Create Example Pairs
In a new sheet, create two columns. Column A has the messy phone numbers, column B has the standardised versions. Decide on your target format upfront: domestic with country code? International with spaces? Just digits? Your examples should all follow the same target format.
Test and Validate
Use the Test function to preview the detected rule. If it matches your intention, proceed. If not, add another example pair that clarifies the expected transformation and test again.
Schedule and Monitor
Select your full phone number column and configure the frequency. For ongoing contact list updates, choose Process in a loop.

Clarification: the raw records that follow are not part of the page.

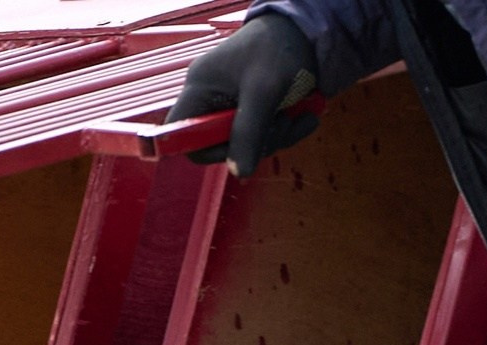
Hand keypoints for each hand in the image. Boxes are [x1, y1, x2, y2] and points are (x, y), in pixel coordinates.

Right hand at [166, 13, 321, 178]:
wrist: (306, 28)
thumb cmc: (278, 48)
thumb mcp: (264, 91)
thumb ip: (249, 133)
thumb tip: (239, 173)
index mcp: (199, 88)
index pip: (180, 134)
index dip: (205, 149)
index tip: (238, 146)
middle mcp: (209, 98)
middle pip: (217, 143)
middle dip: (255, 143)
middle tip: (282, 127)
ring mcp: (230, 104)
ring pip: (244, 142)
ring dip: (276, 137)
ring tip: (300, 116)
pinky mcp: (250, 108)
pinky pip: (261, 133)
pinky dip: (285, 130)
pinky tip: (305, 116)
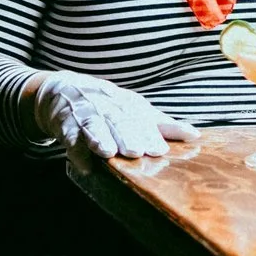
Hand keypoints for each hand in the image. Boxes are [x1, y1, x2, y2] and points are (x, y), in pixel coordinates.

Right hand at [30, 71, 196, 164]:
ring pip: (93, 123)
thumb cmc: (105, 105)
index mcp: (126, 101)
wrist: (60, 90)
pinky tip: (83, 165)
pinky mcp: (63, 123)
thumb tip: (194, 135)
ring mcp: (84, 111)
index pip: (140, 116)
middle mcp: (106, 103)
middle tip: (137, 151)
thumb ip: (161, 123)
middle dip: (127, 134)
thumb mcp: (133, 110)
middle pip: (118, 119)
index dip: (149, 132)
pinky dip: (76, 149)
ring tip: (109, 151)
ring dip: (100, 136)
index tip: (160, 149)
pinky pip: (69, 136)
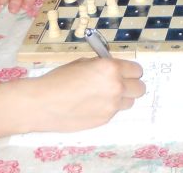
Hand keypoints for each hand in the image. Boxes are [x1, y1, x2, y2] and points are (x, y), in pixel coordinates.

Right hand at [0, 58, 145, 136]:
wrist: (42, 103)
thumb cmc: (59, 79)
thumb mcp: (83, 63)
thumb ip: (103, 66)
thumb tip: (114, 69)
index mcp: (111, 68)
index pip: (137, 69)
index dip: (130, 71)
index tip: (125, 72)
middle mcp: (116, 86)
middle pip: (140, 88)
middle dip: (131, 85)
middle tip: (119, 84)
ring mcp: (111, 105)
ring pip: (130, 102)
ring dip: (122, 98)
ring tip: (104, 96)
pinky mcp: (104, 119)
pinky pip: (115, 112)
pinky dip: (108, 108)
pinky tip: (92, 105)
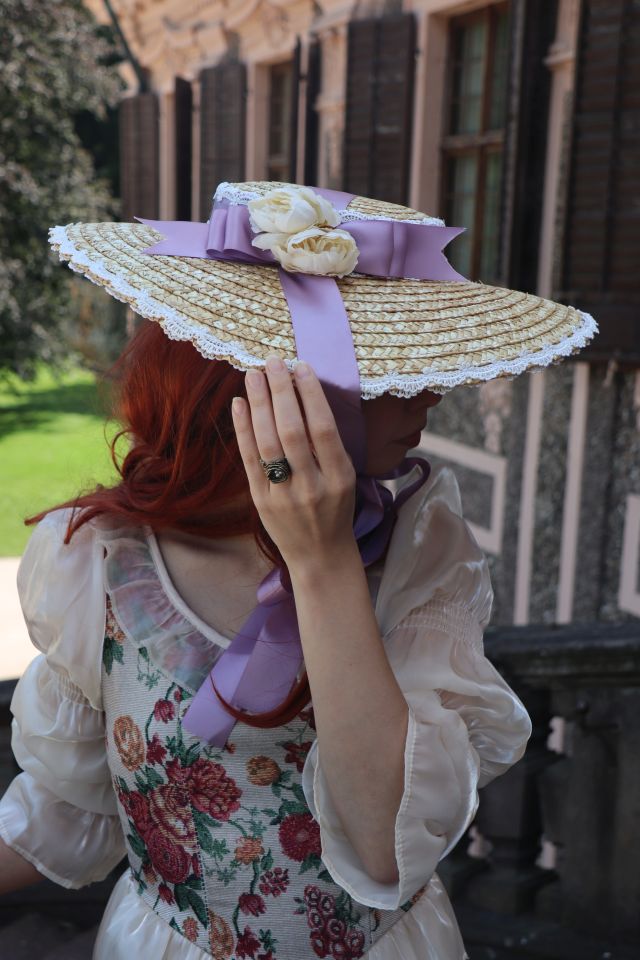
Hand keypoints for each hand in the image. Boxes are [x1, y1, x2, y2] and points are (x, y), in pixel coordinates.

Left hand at [231, 355, 356, 568]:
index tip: (301, 366)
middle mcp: (312, 486)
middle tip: (273, 361)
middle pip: (293, 432)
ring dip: (260, 405)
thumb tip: (305, 394)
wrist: (320, 556)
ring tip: (254, 374)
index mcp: (340, 477)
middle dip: (281, 392)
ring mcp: (284, 496)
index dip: (311, 395)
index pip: (323, 429)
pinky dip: (242, 430)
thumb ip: (329, 444)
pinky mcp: (261, 502)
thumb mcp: (346, 478)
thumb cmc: (336, 510)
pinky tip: (240, 404)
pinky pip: (249, 460)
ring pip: (268, 444)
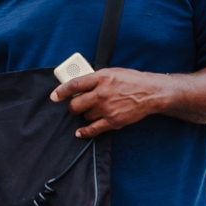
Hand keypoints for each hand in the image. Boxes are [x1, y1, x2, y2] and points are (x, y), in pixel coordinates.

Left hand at [50, 67, 164, 137]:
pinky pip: (94, 129)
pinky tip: (80, 132)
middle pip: (76, 104)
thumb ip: (95, 78)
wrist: (151, 93)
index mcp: (101, 78)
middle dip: (73, 106)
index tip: (54, 96)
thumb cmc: (131, 80)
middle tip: (76, 105)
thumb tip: (79, 85)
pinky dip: (85, 132)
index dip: (61, 91)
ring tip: (93, 110)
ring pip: (85, 116)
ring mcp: (107, 108)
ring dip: (85, 114)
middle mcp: (102, 93)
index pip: (75, 84)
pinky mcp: (114, 121)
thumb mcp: (111, 72)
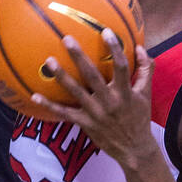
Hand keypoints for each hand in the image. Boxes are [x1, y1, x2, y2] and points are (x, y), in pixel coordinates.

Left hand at [32, 33, 155, 169]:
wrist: (134, 150)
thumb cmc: (139, 117)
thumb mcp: (146, 94)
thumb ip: (146, 69)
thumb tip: (140, 46)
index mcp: (125, 92)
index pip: (121, 66)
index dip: (114, 48)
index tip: (105, 31)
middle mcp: (110, 101)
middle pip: (92, 76)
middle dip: (79, 57)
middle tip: (67, 39)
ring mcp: (95, 113)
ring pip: (76, 92)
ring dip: (61, 76)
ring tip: (48, 60)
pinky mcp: (85, 123)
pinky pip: (64, 113)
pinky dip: (49, 105)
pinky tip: (34, 95)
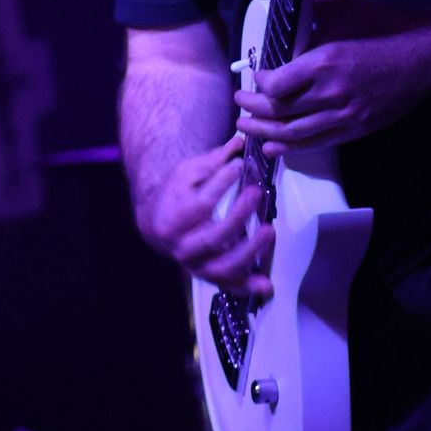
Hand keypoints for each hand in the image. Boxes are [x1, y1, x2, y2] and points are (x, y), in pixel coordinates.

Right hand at [140, 133, 273, 299]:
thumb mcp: (189, 172)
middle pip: (214, 237)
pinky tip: (266, 286)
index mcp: (173, 218)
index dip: (220, 184)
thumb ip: (214, 160)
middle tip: (256, 193)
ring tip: (269, 230)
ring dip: (249, 251)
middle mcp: (183, 246)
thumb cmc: (178, 193)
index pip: (200, 203)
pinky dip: (247, 287)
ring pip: (223, 267)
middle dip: (238, 216)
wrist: (161, 222)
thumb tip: (238, 143)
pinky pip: (229, 285)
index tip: (238, 165)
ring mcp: (196, 264)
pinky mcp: (209, 275)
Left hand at [233, 0, 430, 156]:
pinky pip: (318, 143)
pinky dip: (292, 147)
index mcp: (326, 61)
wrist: (427, 52)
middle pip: (280, 112)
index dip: (259, 84)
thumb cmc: (384, 25)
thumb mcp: (341, 5)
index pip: (276, 85)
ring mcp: (347, 115)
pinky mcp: (358, 128)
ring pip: (295, 133)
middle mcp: (333, 93)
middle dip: (252, 111)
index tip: (254, 75)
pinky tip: (275, 146)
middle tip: (239, 104)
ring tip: (247, 129)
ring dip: (265, 133)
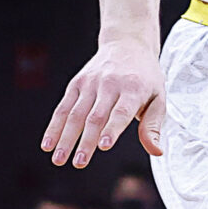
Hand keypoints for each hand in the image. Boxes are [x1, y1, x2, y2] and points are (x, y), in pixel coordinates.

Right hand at [42, 35, 166, 168]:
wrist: (128, 45)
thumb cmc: (146, 79)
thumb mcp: (159, 98)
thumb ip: (153, 125)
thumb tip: (156, 152)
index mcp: (133, 89)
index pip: (121, 112)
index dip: (112, 129)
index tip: (104, 146)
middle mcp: (109, 85)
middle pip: (95, 116)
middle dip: (85, 141)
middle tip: (79, 163)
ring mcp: (90, 83)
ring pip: (75, 113)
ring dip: (65, 138)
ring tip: (59, 159)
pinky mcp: (76, 83)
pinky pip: (63, 107)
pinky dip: (55, 126)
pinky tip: (48, 143)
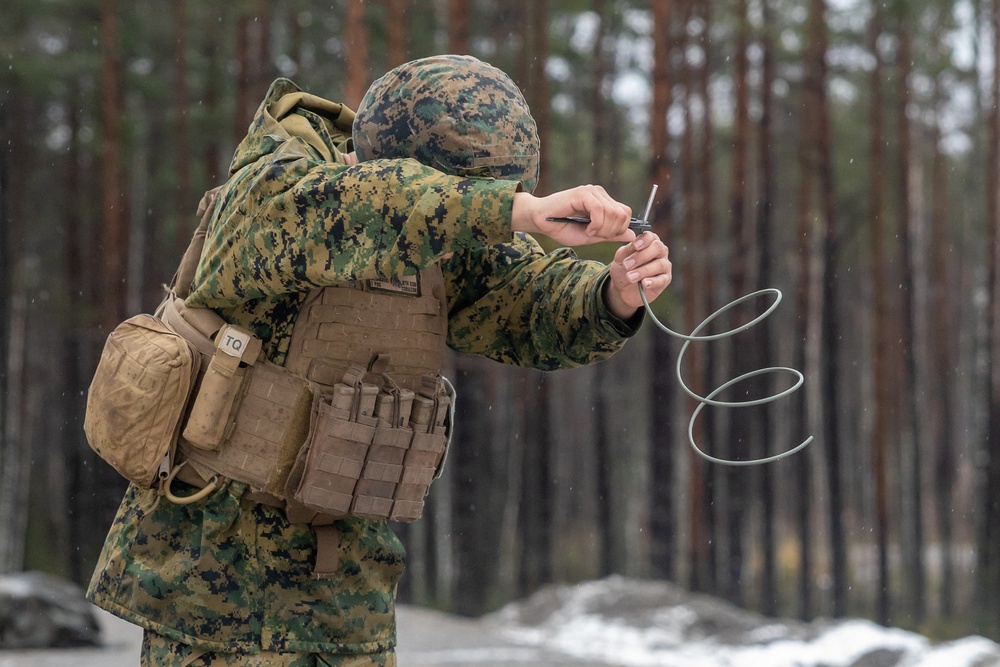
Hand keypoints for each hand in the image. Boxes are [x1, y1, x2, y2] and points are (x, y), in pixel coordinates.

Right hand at [511, 185, 634, 245]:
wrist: (540, 220)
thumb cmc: (562, 228)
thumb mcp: (591, 236)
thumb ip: (610, 235)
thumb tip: (632, 236)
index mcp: (604, 202)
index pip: (626, 213)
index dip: (619, 229)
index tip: (602, 236)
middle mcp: (600, 194)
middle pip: (622, 214)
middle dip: (612, 231)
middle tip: (595, 235)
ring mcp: (592, 191)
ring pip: (613, 213)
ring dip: (603, 228)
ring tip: (589, 231)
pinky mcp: (583, 193)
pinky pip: (599, 210)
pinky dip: (596, 224)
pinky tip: (587, 228)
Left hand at [604, 232, 671, 319]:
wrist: (623, 288)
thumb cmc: (623, 268)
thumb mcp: (620, 258)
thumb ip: (626, 250)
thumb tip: (633, 244)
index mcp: (649, 242)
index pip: (650, 236)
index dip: (643, 240)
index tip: (635, 246)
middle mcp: (660, 251)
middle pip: (657, 248)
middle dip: (641, 256)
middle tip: (627, 265)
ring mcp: (664, 265)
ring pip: (659, 265)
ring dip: (643, 271)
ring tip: (630, 277)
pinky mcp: (665, 280)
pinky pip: (662, 280)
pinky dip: (653, 282)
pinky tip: (644, 283)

Monitor the first execution to verify that all numbers are standardised correctly.
For detailed instructions, see the Learn from Examples documentation.
Frequently Asked Questions
What if my phone numbers include extensions?
If you want to preserve extensions, show that in your examples: 555-123-4567 x123 becomes +1 555 123 4567 x123. If you want to remove extensions, show that: 555-123-4567 x123 becomes +1 555 123 4567. The system learns from your examples.
Can it handle international numbers?
Yes. Provide examples that show your international numbers in the desired format. If you want country codes preserved, show that. If you want them stripped for certain countries, show examples of that too. The system learns the pattern from your examples.
What if I have mixed domestic and international numbers?
You can create one schedule if your standardised format handles both (for example, all numbers have country codes). If your standardised format differs between domestic and international, you may need to create separate schedules for each type or pre-filter your data.
Does it handle numbers with text annotations?
If your examples show annotations being removed, the system will remove them. If some annotations are important and should be preserved, you can show that in your examples and the system will learn which annotations to keep and which to discard.